Grobe Fahrlässigkeit bei Unfall mit zahlreichen Verletzten
Nach den Feststellungen des Gerichts beschleunigte der Fahrer trotz eingeschränkter Sicht durch tiefstehende Sonne und fuhr auf einen vor einer Ampel stehenden Bus auf. Der Kläger hatte versucht, während der Fahrt die Sonnenblende zu bedienen, anstatt seine Geschwindigkeit zu reduzieren. Zum Unfallzeitpunkt befand sich unter den Fahrgästen auch eine Grundschulklasse.
Das Gericht stellte darauf ab, dass Berufskraftfahrer im Personenverkehr eine besondere Verantwortung tragen. Nach § 3 Abs. 1 StVO müsse die Geschwindigkeit jederzeit den Sichtverhältnissen angepasst werden. Da der Kläger die Strecke kannte und sich einer Kreuzung näherte, hätte er seine Fahrweise entsprechend anpassen müssen.
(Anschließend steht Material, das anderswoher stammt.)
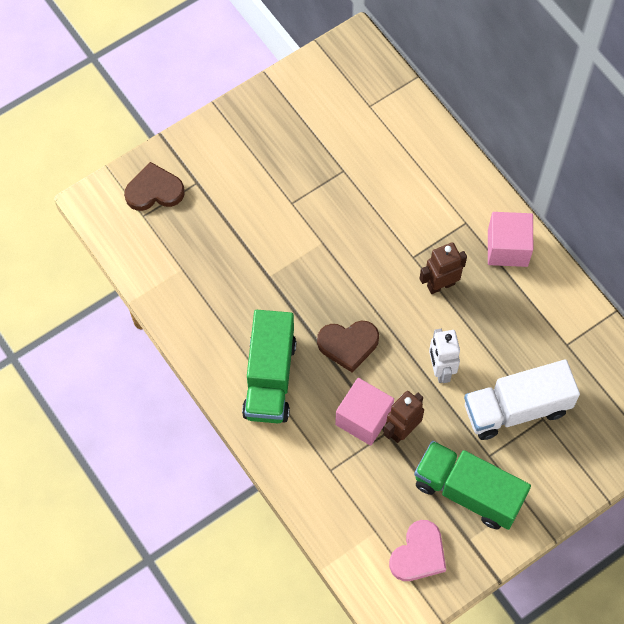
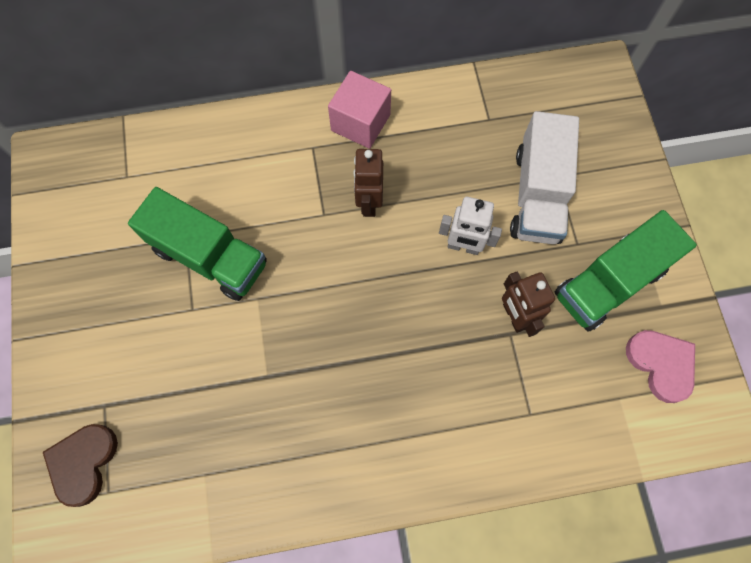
camera: 65 degrees left, 5 degrees up
green truck [242,310,296,423] -> green truck moved to [128,187,267,301]
brown heart [317,321,379,372] -> none
pink cube [335,378,394,446] -> none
Im Rahmen der Interessenabwägung berücksichtigte das Gericht zudem eine frühere Abmahnung wegen Telefonierens während der Fahrt. Angesichts der Schwere der Folgen, der Zahl der Verletzten sowie des entstandenen Schadens sei eine Fortsetzung des Arbeitsverhältnisses nicht zumutbar. Die Entscheidung ist rechtskräftig.